▸ **Task to carry out**
Copy out the lines verbatim, from the line with "Reading left to right, transcribe" up to and including the line with "Is it true that". Leave the pictures out of your answer.

▸ **Data for this task**
====
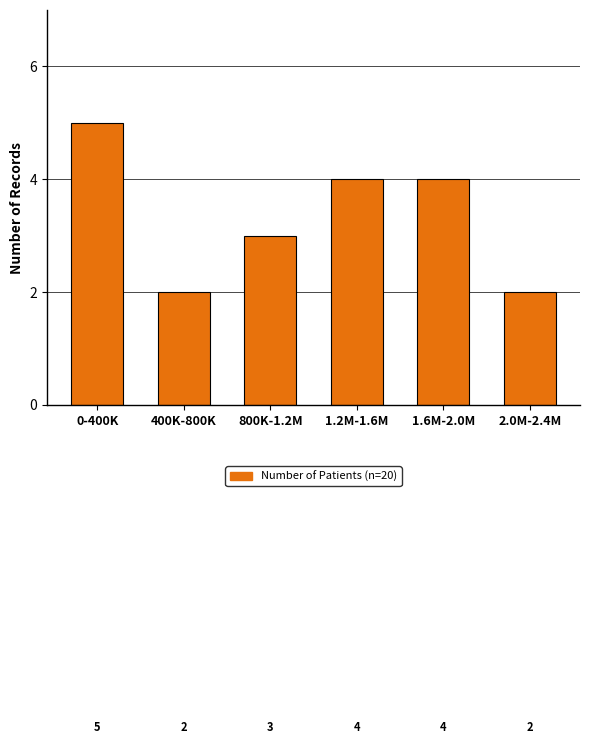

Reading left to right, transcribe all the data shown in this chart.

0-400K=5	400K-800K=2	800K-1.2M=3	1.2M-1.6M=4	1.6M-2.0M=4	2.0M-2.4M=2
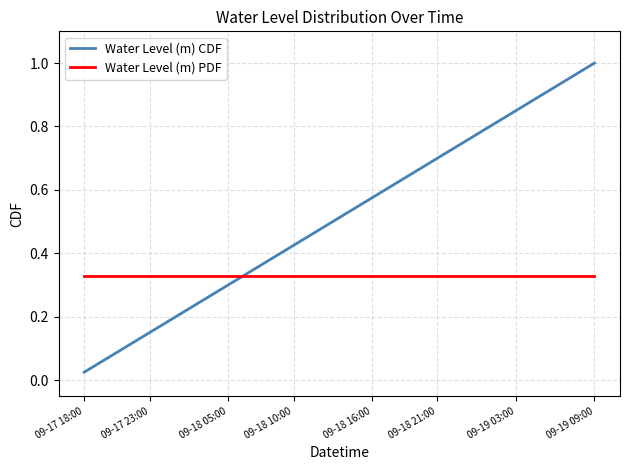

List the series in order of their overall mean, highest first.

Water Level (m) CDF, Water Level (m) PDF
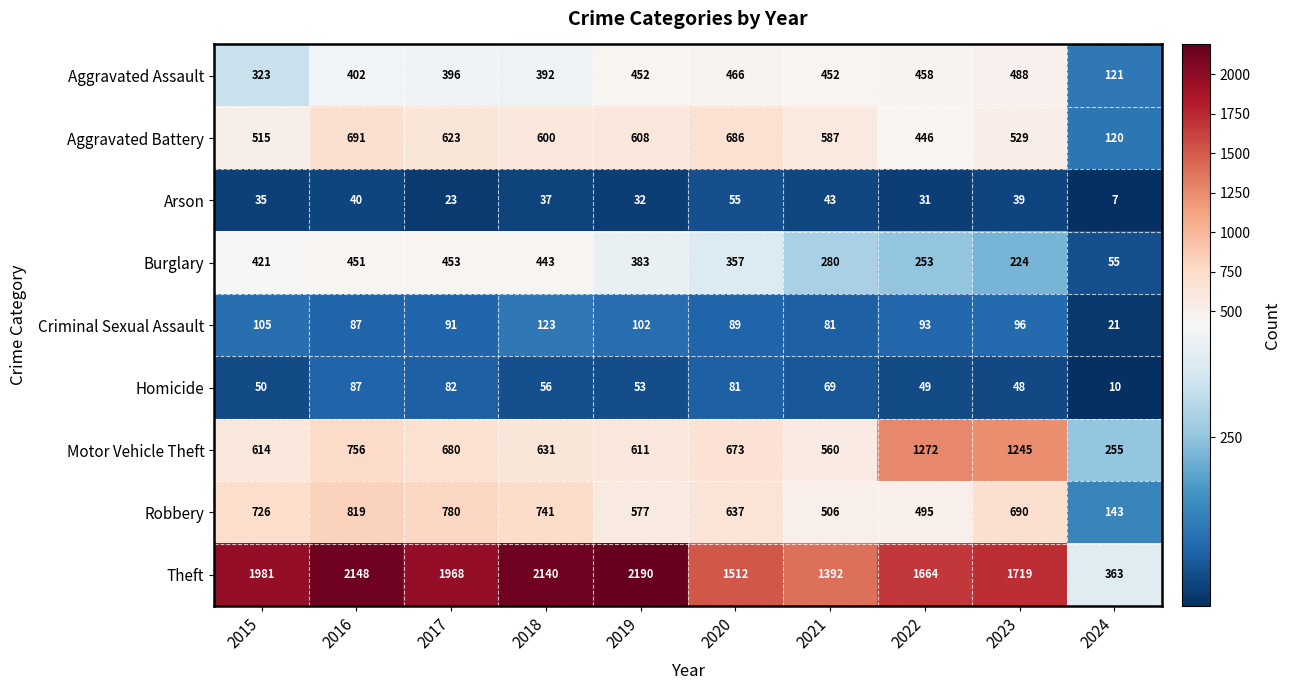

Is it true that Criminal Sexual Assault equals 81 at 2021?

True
====
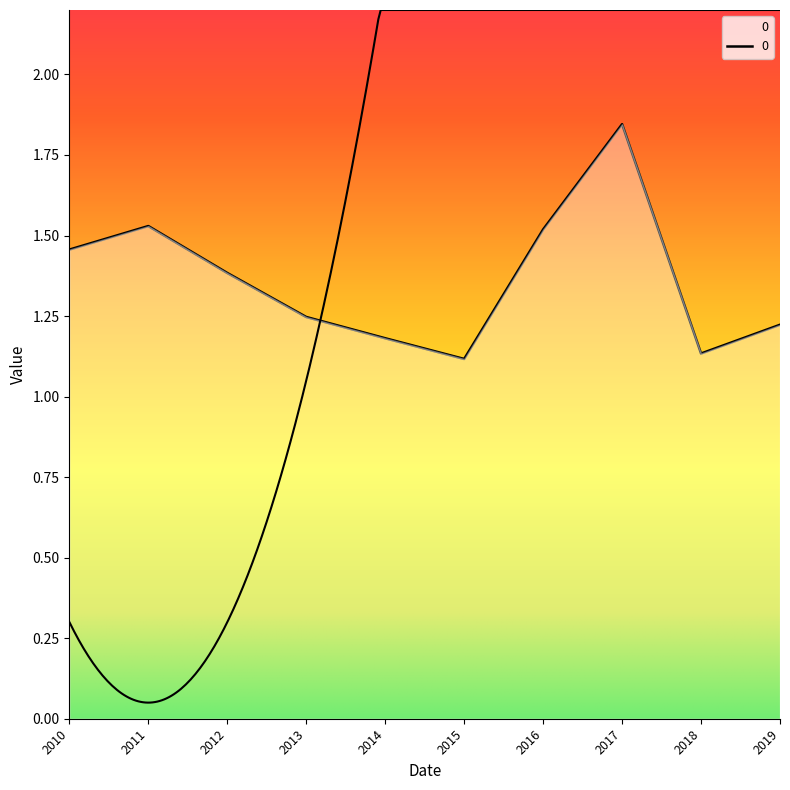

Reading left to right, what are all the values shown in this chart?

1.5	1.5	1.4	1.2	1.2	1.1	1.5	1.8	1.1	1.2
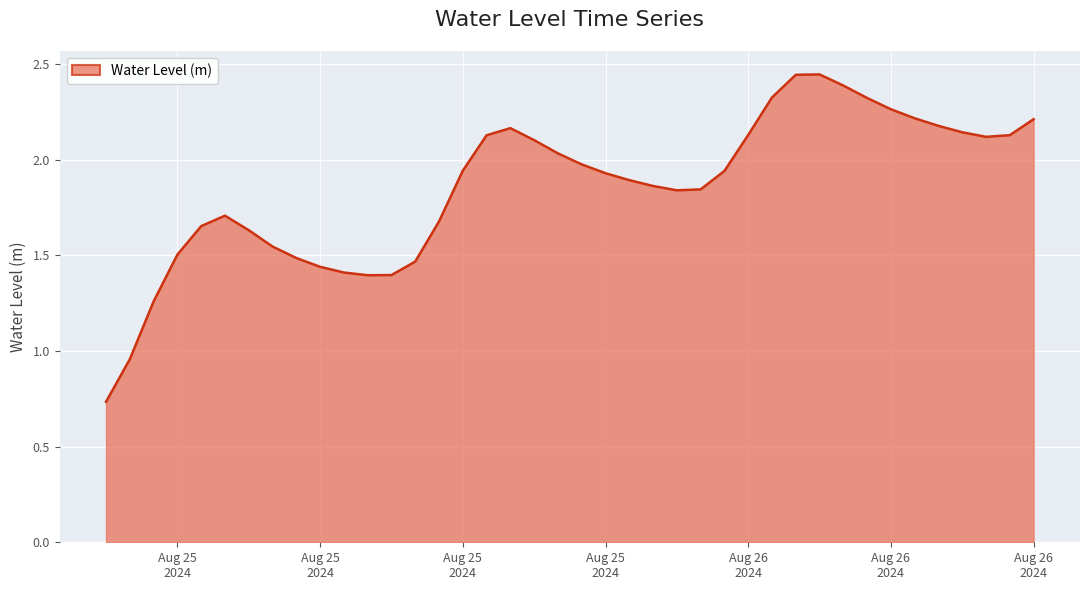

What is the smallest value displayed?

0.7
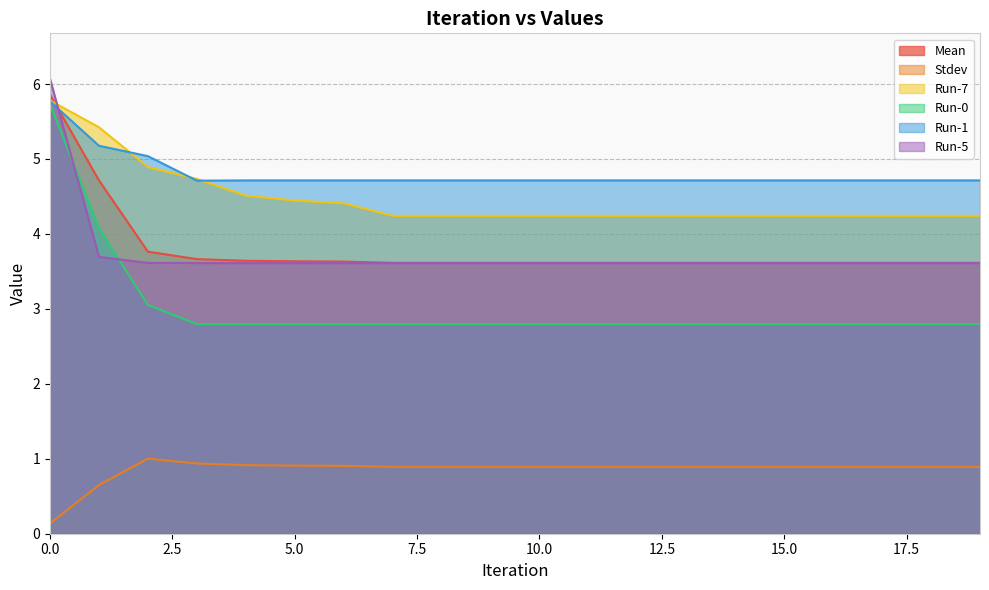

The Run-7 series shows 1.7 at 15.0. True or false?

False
====
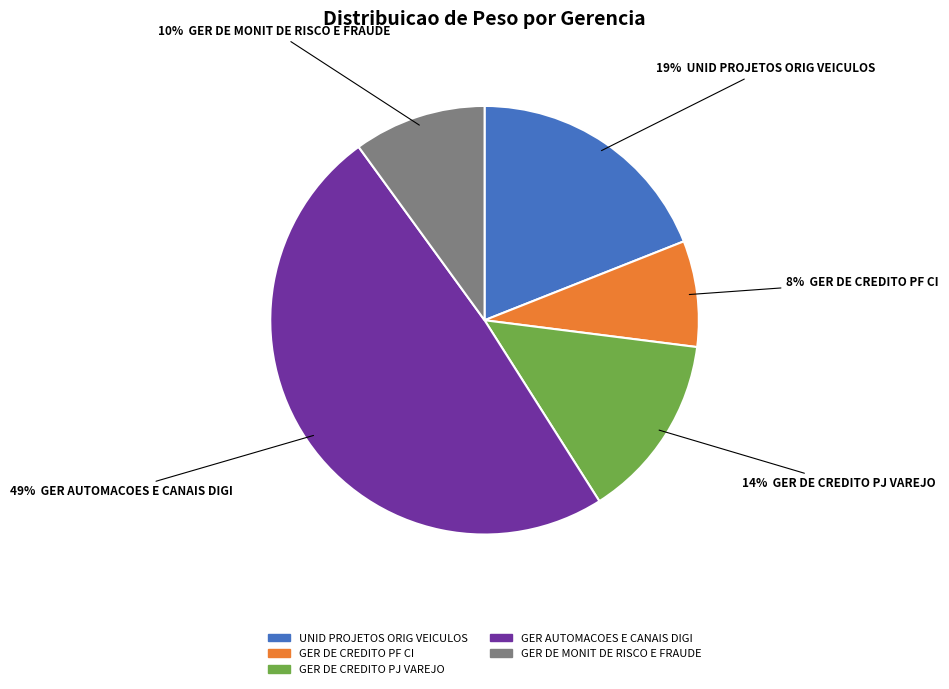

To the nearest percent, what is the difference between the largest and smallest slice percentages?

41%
====
▸ **Solved exercise**
Reading left to right, transcribe all the data shown in this chart.

0-400K=5	400K-800K=2	800K-1.2M=3	1.2M-1.6M=4	1.6M-2.0M=4	2.0M-2.4M=2

List the series in order of their overall mean, highest first.

Water Level (m) CDF, Water Level (m) PDF

Is it true that Criminal Sexual Assault equals 81 at 2021?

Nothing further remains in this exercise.